WHAT THE TASK REQUIRES:
Leave out the pictures and reproduce all of the data exactly.

Data excerpts:

○ ○ ○ ○

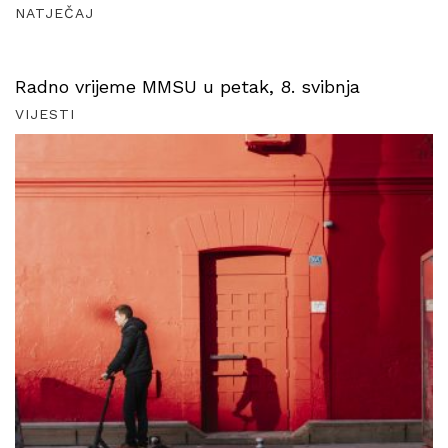
NATJEČAJ
Radno vrijeme MMSU u petak, 8. svibnja
VIJESTI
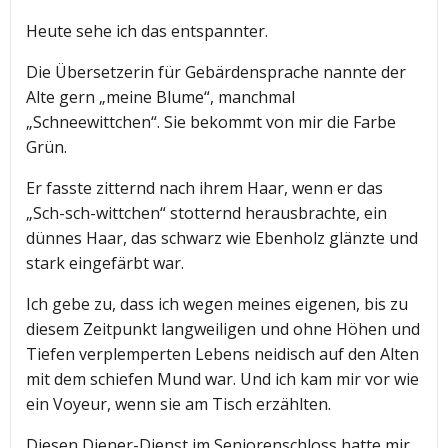
Heute sehe ich das entspannter.
Die Übersetzerin für Gebärdensprache nannte der
Alte gern „meine Blume“, manchmal
„Schneewittchen“. Sie bekommt von mir die Farbe
Grün.
Er fasste zitternd nach ihrem Haar, wenn er das
„Sch-sch-wittchen“ stotternd herausbrachte, ein
dünnes Haar, das schwarz wie Ebenholz glänzte und
stark eingefärbt war.
Ich gebe zu, dass ich wegen meines eigenen, bis zu
diesem Zeitpunkt langweiligen und ohne Höhen und
Tiefen verplemperten Lebens neidisch auf den Alten
mit dem schiefen Mund war. Und ich kam mir vor wie
ein Voyeur, wenn sie am Tisch erzählten.
Diesen Diener-Dienst im Seniorenschloss hatte mir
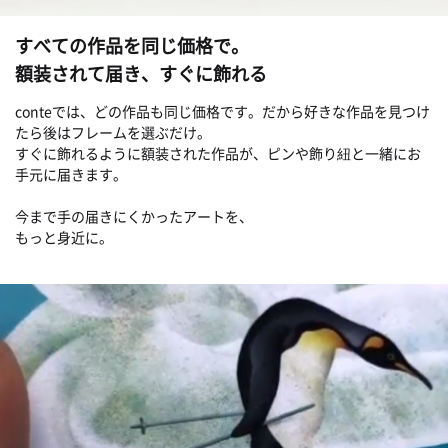
すべての作品を同じ価格で。
額装されて届き、すぐに飾れる
conteでは、どの作品も同じ価格です。だから好きな作品を見つけ
たら後はフレームを選ぶだけ。
すぐに飾れるように額装された作品が、ピンや飾り紐と一緒にお
手元に届きます。
今まで手の届きにくかったアートを、
もっと身近に。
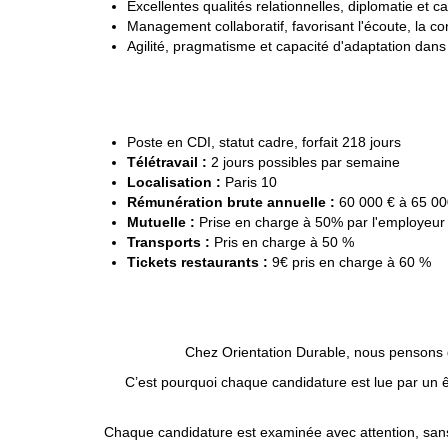
Excellentes qualités relationnelles, diplomatie et c
Management collaboratif, favorisant l'écoute, la 
Agilité, pragmatisme et capacité d'adaptation dan
Poste en CDI, statut cadre, forfait 218 jours
Télétravail :
2 jours possibles par semaine
Localisation :
Paris 10
Rémunération brute annuelle :
60 000 € à 65 000
Mutuelle :
Prise en charge à 50% par l'employeur
Transports :
Pris en charge à 50 %
Tickets restaurants :
9€ pris en charge à 60 %
Chez Orientation Durable, nous pensons qu
C’est pourquoi chaque candidature est lue par un êt
Chaque candidature est examinée avec attention, sans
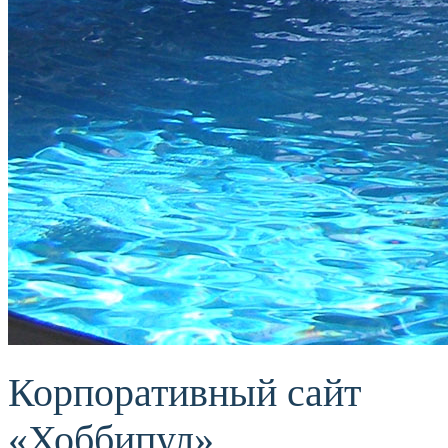
Корпоративный сайт
«Хоббипул»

○ ○ ○ ○

WRITTEN ANSWER:
NATJEČAJ
Radno vrijeme MMSU u petak, 8. svibnja
VIJESTI
Heute sehe ich das entspannter.
Die Übersetzerin für Gebärdensprache nannte der
Alte gern „meine Blume“, manchmal
„Schneewittchen“. Sie bekommt von mir die Farbe
Grün.
Er fasste zitternd nach ihrem Haar, wenn er das
„Sch-sch-wittchen“ stotternd herausbrachte, ein
dünnes Haar, das schwarz wie Ebenholz glänzte und
stark eingefärbt war.
Ich gebe zu, dass ich wegen meines eigenen, bis zu
diesem Zeitpunkt langweiligen und ohne Höhen und
Tiefen verplemperten Lebens neidisch auf den Alten
mit dem schiefen Mund war. Und ich kam mir vor wie
ein Voyeur, wenn sie am Tisch erzählten.
Diesen Diener-Dienst im Seniorenschloss hatte mir
すべての作品を同じ価格で。
額装されて届き、すぐに飾れる
conteでは、どの作品も同じ価格です。だから好きな作品を見つけ
たら後はフレームを選ぶだけ。
すぐに飾れるように額装された作品が、ピンや飾り紐と一緒にお
手元に届きます。
今まで手の届きにくかったアートを、
もっと身近に。
Excellentes qualités relationnelles, diplomatie et c
Management collaboratif, favorisant l'écoute, la 
Agilité, pragmatisme et capacité d'adaptation dan
Poste en CDI, statut cadre, forfait 218 jours
Télétravail :
2 jours possibles par semaine
Localisation :
Paris 10
Rémunération brute annuelle :
60 000 € à 65 000
Mutuelle :
Prise en charge à 50% par l'employeur
Transports :
Pris en charge à 50 %
Tickets restaurants :
9€ pris en charge à 60 %
Chez Orientation Durable, nous pensons qu
C’est pourquoi chaque candidature est lue par un êt
Chaque candidature est examinée avec attention, sans
Корпоративный сайт
«Хоббипул»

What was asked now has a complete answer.